## Your task
Your answer should repeat the listing in full, with no line missing or altered.

....

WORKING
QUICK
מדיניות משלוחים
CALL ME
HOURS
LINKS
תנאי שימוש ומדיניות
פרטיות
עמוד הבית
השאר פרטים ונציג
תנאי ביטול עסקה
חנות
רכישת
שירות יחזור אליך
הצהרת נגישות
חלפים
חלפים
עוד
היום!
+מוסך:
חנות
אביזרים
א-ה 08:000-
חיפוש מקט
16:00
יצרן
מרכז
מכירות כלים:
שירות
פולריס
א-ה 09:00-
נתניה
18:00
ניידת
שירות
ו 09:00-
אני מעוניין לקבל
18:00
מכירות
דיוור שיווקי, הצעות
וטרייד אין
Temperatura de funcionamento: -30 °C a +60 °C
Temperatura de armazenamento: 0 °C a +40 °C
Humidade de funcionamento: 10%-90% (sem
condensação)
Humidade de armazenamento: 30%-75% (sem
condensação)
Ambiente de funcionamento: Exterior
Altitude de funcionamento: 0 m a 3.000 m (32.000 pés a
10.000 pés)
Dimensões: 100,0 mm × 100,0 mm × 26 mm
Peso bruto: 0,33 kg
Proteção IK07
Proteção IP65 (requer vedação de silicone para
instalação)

....

## Answer to this problem
WORKING
QUICK
מדיניות משלוחים
CALL ME
HOURS
LINKS
תנאי שימוש ומדיניות
פרטיות
עמוד הבית
השאר פרטים ונציג
תנאי ביטול עסקה
חנות
רכישת
שירות יחזור אליך
הצהרת נגישות
חלפים
חלפים
עוד
היום!
+מוסך:
חנות
אביזרים
א-ה 08:000-
חיפוש מקט
16:00
יצרן
מרכז
מכירות כלים:
שירות
פולריס
א-ה 09:00-
נתניה
18:00
ניידת
שירות
ו 09:00-
אני מעוניין לקבל
18:00
מכירות
דיוור שיווקי, הצעות
וטרייד אין
Temperatura de funcionamento: -30 °C a +60 °C
Temperatura de armazenamento: 0 °C a +40 °C
Humidade de funcionamento: 10%-90% (sem
condensação)
Humidade de armazenamento: 30%-75% (sem
condensação)
Ambiente de funcionamento: Exterior
Altitude de funcionamento: 0 m a 3.000 m (32.000 pés a
10.000 pés)
Dimensões: 100,0 mm × 100,0 mm × 26 mm
Peso bruto: 0,33 kg
Proteção IK07
Proteção IP65 (requer vedação de silicone para
instalação)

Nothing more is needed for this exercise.